Building Profiling Infrastructure for Embedded Perception
Creating tools and processes for systematic performance measurement on embedded hardware - the foundation of optimization.
"We need to optimize the SLAM pipeline" is not actionable. "The feature matching stage consumes 340mW and takes 8.2ms on 640x480 input" is actionable. Getting from the first statement to the second requires infrastructure.
What We Need to Measure
Timing:
- Per-function execution time
- End-to-end latency
- Jitter and worst-case outliers
Power:
- Per-subsystem power consumption
- Power over time (not just average)
- Correlation with algorithmic phases
Memory:
- Peak allocation
- Bandwidth utilization
- Cache hit rates
Thermal:
- Junction temperatures
- Skin temperature at key points
- Thermal throttling events
The Profiling Stack
Hardware Layer
- Power monitors on each rail (INA226 or similar)
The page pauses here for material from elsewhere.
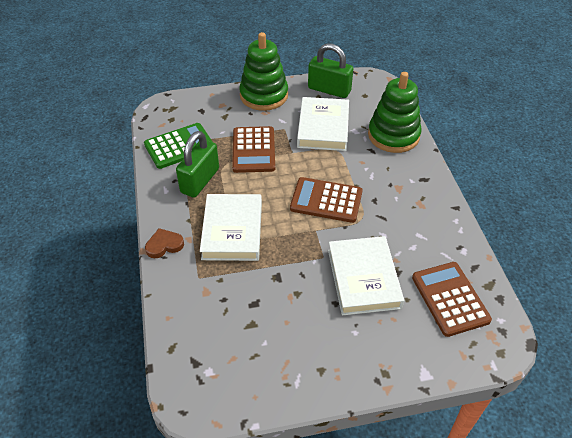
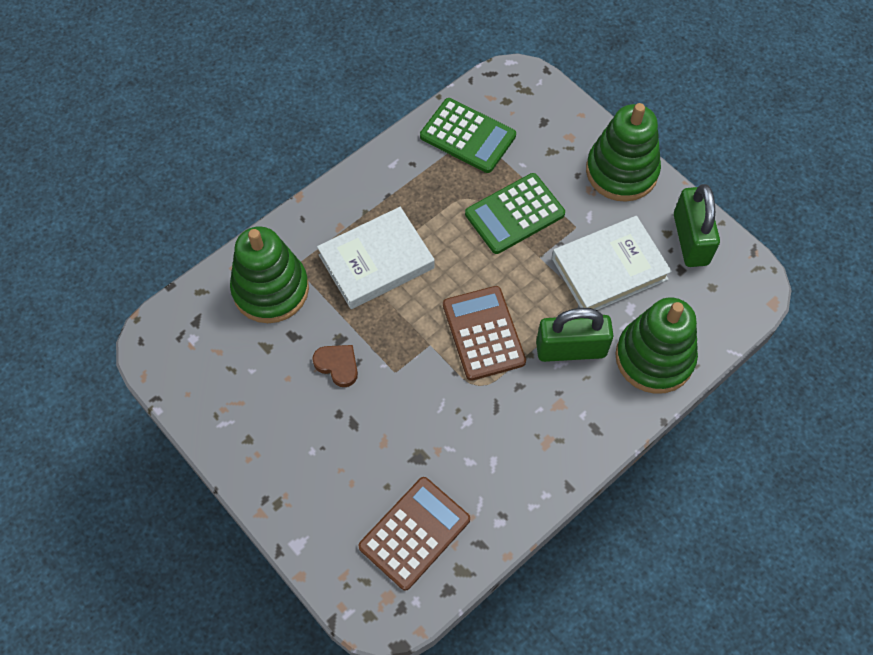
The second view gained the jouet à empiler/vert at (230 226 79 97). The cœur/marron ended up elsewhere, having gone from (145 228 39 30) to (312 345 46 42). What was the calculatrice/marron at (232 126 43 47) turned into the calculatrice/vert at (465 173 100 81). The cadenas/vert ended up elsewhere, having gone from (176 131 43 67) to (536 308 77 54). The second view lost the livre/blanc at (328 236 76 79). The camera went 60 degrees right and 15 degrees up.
- Thermal sensors (on-chip and external)
- High-speed DAQ for synchronized capture
Firmware Layer
- Hardware performance counters
- Timestamping infrastructure
- Trace buffer with minimal overhead
Software Layer
- Instrumentation macros (compile-time toggleable)
- Statistical aggregation
- Automated regression detection
Visualization
- Timeline views showing function execution
- Power overlay on timeline
- Thermal heatmaps over time
Key Insights So Far
The infrastructure is already paying off:
-
Memory bandwidth is the bottleneck: CPU cycles are cheap; moving data is expensive. We're memory-bound, not compute-bound.
-
Power scales super-linearly with clock: Running at 80% clock uses ~60% power. Often better to run slower.
-
Thermal varies by use case: Portrait mode (device vertical) has 40% worse cooling than landscape due to convection patterns.
-
Jitter matters for VIO: Even if average latency is good, occasional 50ms spikes cause tracking loss.
Process Changes
We've instituted:
- Power/latency regression tests on every commit
- Mandatory profiling data in code reviews for critical paths
- Weekly "perf review" meetings
It's cultural change as much as technical. More on that journey next month.